Eryn Jean Norvill a joué dans la production de la Sydney Theatre Company de The Picture of Dorian Gray, avant que Sarah Snook ne prenne le rôle.Crédit: Daniel Boud
Avant la saga de diffamation, Norvill avait co-écrit, co-réalisé et joué dans Niche Avec sa meilleure amie Emily Tomlins, le thriller de science-fiction obtenant des critiques élogieuses pour leur entreprise, Elbow Room. «J'ai la chance d'avoir mon collaborateur de longue date et ami Emily avec moi dans la vie», explique Norvill. «Nous avons toujours fait des choses ensemble, et Niche est quelque chose que nous avons passé cinq ans à créer. C'était incroyablement vulnérable et dur; Une pièce hyper-féministe dans laquelle j'ai grandi beaucoup et j'ai pu me faire confiance en tant que fabricant de femmes. »
Faire confiance aux autres fabricants est une grande partie de ce qui a attiré Norvill Les douze. Pourtant, arriver à un moment de carrière comme celui-ci vient avec beaucoup de doutes et de grandes questions, mais Norvill apprend à faire confiance au processus.

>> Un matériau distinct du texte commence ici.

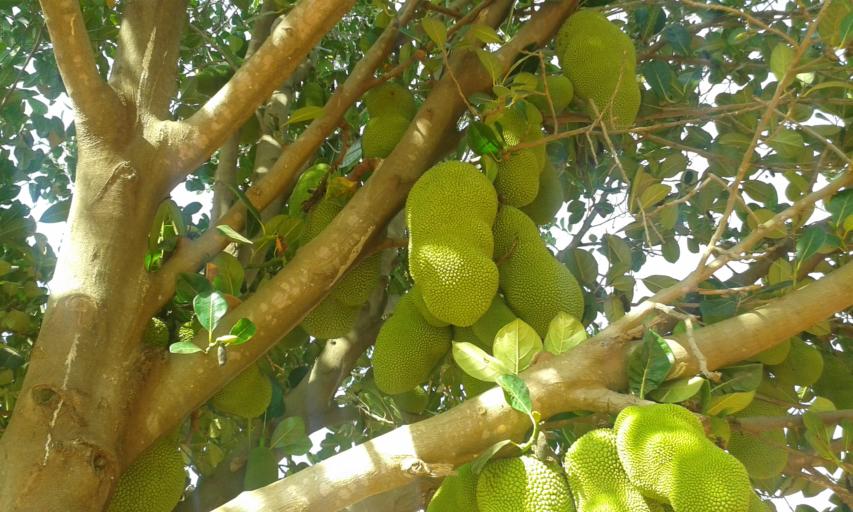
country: UG
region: Northern Region
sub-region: Gulu District
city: Gulu
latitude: 2.7891
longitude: 32.3167
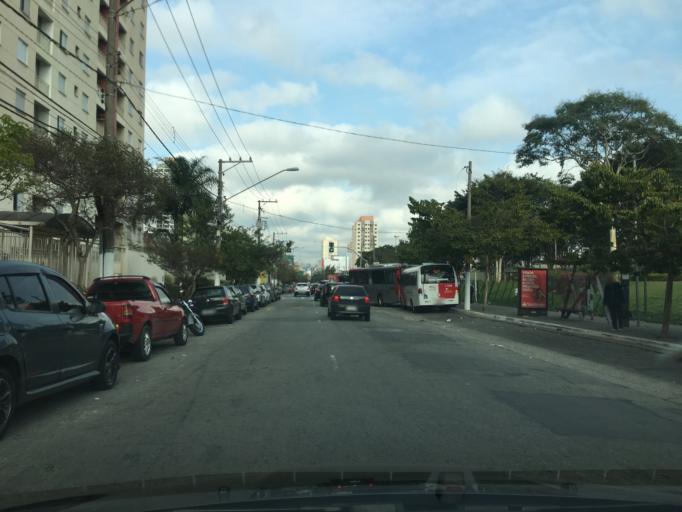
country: BR
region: Sao Paulo
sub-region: Sao Paulo
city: Sao Paulo
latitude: -23.5463
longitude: -46.6053
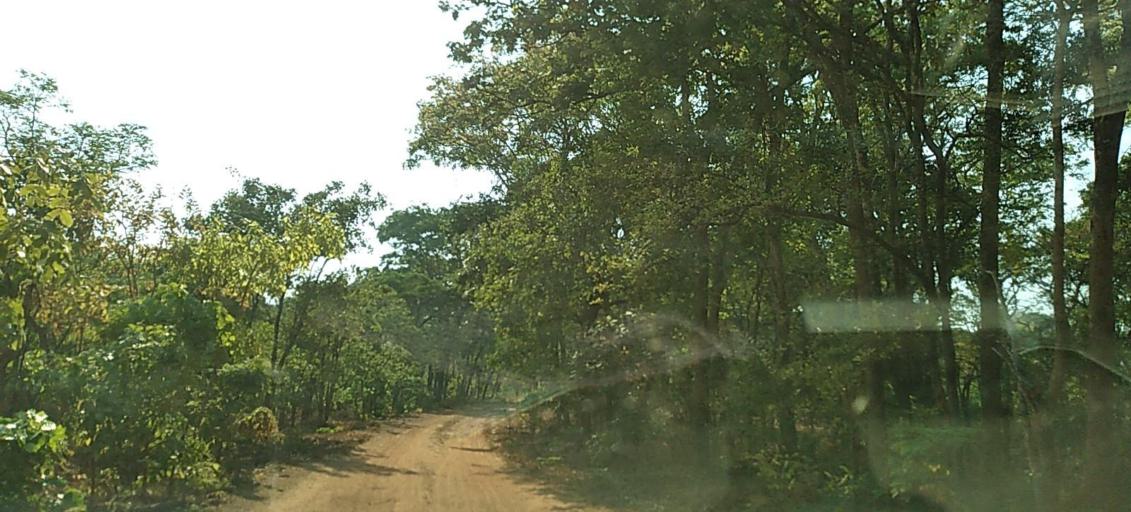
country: ZM
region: Copperbelt
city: Kalulushi
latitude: -13.0066
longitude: 27.7370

Les douze l'a aidée à voir les choses différemment aussi. «Je suis en fait heureuse d'être au moment de ma vie où je dois recommencer», dit-elle. «Je pense que c'est parce que j'ai eu beaucoup de démarrage dans ma carrière.»
En 2019, Norvill est allée avec son frère Ben pour télécharger le festival à Sydney pour voir le groupe britannique du heavy metal Judas Priest Priest. «Tout le monde que j'ai rencontré était si doux et doux», dit-elle. «J'ai eu de belles conversations, que je n'ai pas eues lors d'un festival auparavant. J'avais l'impression d'avoir un câlin chaleureux de la foule ce jour-là. Qui aurait pensé qu'une foule en métal était où je serais?»

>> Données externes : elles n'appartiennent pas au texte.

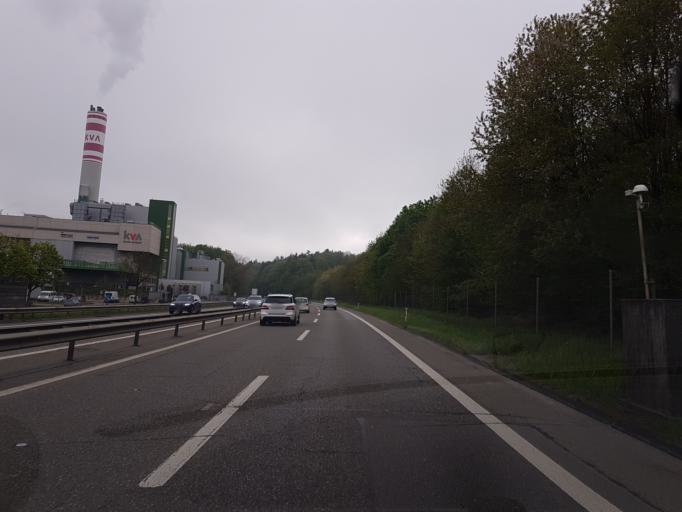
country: CH
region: Aargau
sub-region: Bezirk Aarau
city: Buchs
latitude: 47.3877
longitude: 8.1009
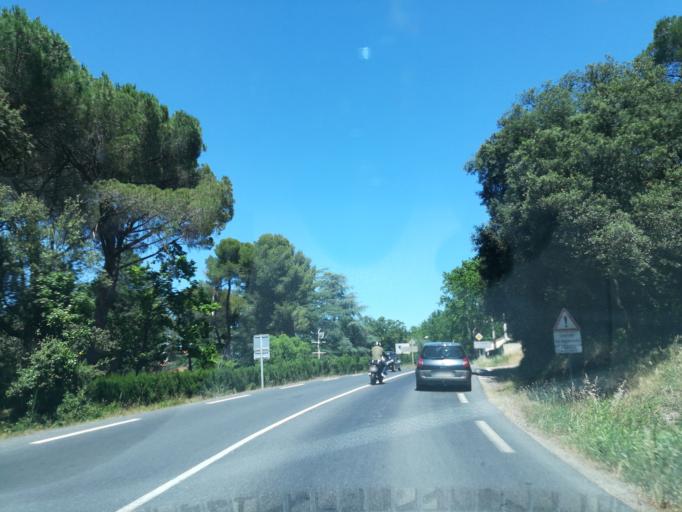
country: FR
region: Languedoc-Roussillon
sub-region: Departement des Pyrenees-Orientales
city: el Volo
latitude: 42.5084
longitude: 2.8254
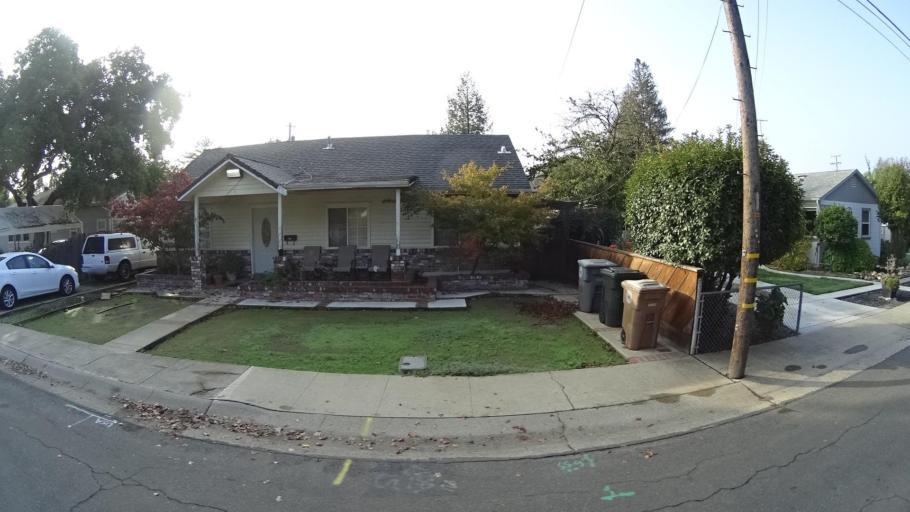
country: US
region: California
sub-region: Sacramento County
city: Elk Grove
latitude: 38.4075
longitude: -121.3696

La curiosité de Norvill pour la vie l'a vue s'approprier des dessins animés, qu'elle fait pour se détendre et se distraire de l'action. «Être à Londres, c'est me permettre d'être curieux de savoir quel genre de personne je suis et ce qui est à nouveau significatif pour moi», dit-elle. « Découvrir ce que je suis à 40 ans est bizarre, mais je me souviens que j'ai la chance d'avoir des amitiés profondes, une circonférence morale, un bon goût et des limites – parce que ces gens de ma vie reflètent cela en moi. »
The Twelve: Cape Rock Killer Première sur Binge le 4 août.